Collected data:
────

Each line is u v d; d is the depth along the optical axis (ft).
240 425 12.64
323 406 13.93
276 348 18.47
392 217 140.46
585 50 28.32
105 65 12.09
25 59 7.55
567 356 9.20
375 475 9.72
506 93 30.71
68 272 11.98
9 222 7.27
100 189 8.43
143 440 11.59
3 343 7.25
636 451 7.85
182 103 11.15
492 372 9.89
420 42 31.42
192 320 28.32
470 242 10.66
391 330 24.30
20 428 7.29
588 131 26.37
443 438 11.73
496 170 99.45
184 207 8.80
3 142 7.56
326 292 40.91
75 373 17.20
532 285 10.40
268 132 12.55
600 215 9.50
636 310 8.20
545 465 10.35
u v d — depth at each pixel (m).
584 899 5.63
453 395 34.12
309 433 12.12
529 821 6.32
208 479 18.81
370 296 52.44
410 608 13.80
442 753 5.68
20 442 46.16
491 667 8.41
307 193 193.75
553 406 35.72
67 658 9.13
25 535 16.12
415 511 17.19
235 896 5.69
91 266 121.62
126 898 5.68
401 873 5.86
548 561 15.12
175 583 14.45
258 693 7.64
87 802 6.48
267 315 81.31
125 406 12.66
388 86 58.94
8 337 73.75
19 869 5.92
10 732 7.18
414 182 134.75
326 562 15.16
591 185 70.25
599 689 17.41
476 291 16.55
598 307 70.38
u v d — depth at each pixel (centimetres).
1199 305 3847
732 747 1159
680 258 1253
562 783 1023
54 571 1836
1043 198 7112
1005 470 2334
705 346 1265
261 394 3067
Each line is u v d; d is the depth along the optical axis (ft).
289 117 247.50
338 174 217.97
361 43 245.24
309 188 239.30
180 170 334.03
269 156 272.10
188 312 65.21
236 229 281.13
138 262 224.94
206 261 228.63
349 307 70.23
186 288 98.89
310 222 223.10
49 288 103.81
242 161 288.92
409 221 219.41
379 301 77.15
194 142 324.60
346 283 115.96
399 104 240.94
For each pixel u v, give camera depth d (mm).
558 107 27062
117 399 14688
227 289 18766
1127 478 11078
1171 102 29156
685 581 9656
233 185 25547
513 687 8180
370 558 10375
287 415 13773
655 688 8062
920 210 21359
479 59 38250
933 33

────

### TASK DETAILS
The entries above must be repeated word for word.

### EXERCISE ANSWER
Each line is u v d; d is the depth along the optical axis (ft).
240 425 12.64
323 406 13.93
276 348 18.47
392 217 140.46
585 50 28.32
105 65 12.09
25 59 7.55
567 356 9.20
375 475 9.72
506 93 30.71
68 272 11.98
9 222 7.27
100 189 8.43
143 440 11.59
3 343 7.25
636 451 7.85
182 103 11.15
492 372 9.89
420 42 31.42
192 320 28.32
470 242 10.66
391 330 24.30
20 428 7.29
588 131 26.37
443 438 11.73
496 170 99.45
184 207 8.80
3 142 7.56
326 292 40.91
75 373 17.20
532 285 10.40
268 132 12.55
600 215 9.50
636 310 8.20
545 465 10.35
u v d — depth at each pixel (m).
584 899 5.63
453 395 34.12
309 433 12.12
529 821 6.32
208 479 18.81
370 296 52.44
410 608 13.80
442 753 5.68
20 442 46.16
491 667 8.41
307 193 193.75
553 406 35.72
67 658 9.13
25 535 16.12
415 511 17.19
235 896 5.69
91 266 121.62
126 898 5.68
401 873 5.86
548 561 15.12
175 583 14.45
258 693 7.64
87 802 6.48
267 315 81.31
125 406 12.66
388 86 58.94
8 337 73.75
19 869 5.92
10 732 7.18
414 182 134.75
326 562 15.16
591 185 70.25
599 689 17.41
476 291 16.55
598 307 70.38
u v d — depth at each pixel (centimetres).
1199 305 3847
732 747 1159
680 258 1253
562 783 1023
54 571 1836
1043 198 7112
1005 470 2334
705 346 1265
261 394 3067
Each line is u v d; d is the depth along the optical axis (ft).
289 117 247.50
338 174 217.97
361 43 245.24
309 188 239.30
180 170 334.03
269 156 272.10
188 312 65.21
236 229 281.13
138 262 224.94
206 261 228.63
349 307 70.23
186 288 98.89
310 222 223.10
49 288 103.81
242 161 288.92
409 221 219.41
379 301 77.15
194 142 324.60
346 283 115.96
399 104 240.94
For each pixel u v, give camera depth d (mm).
558 107 27062
117 399 14688
227 289 18766
1127 478 11078
1171 102 29156
685 581 9656
233 185 25547
513 687 8180
370 558 10375
287 415 13773
655 688 8062
920 210 21359
479 59 38250
933 33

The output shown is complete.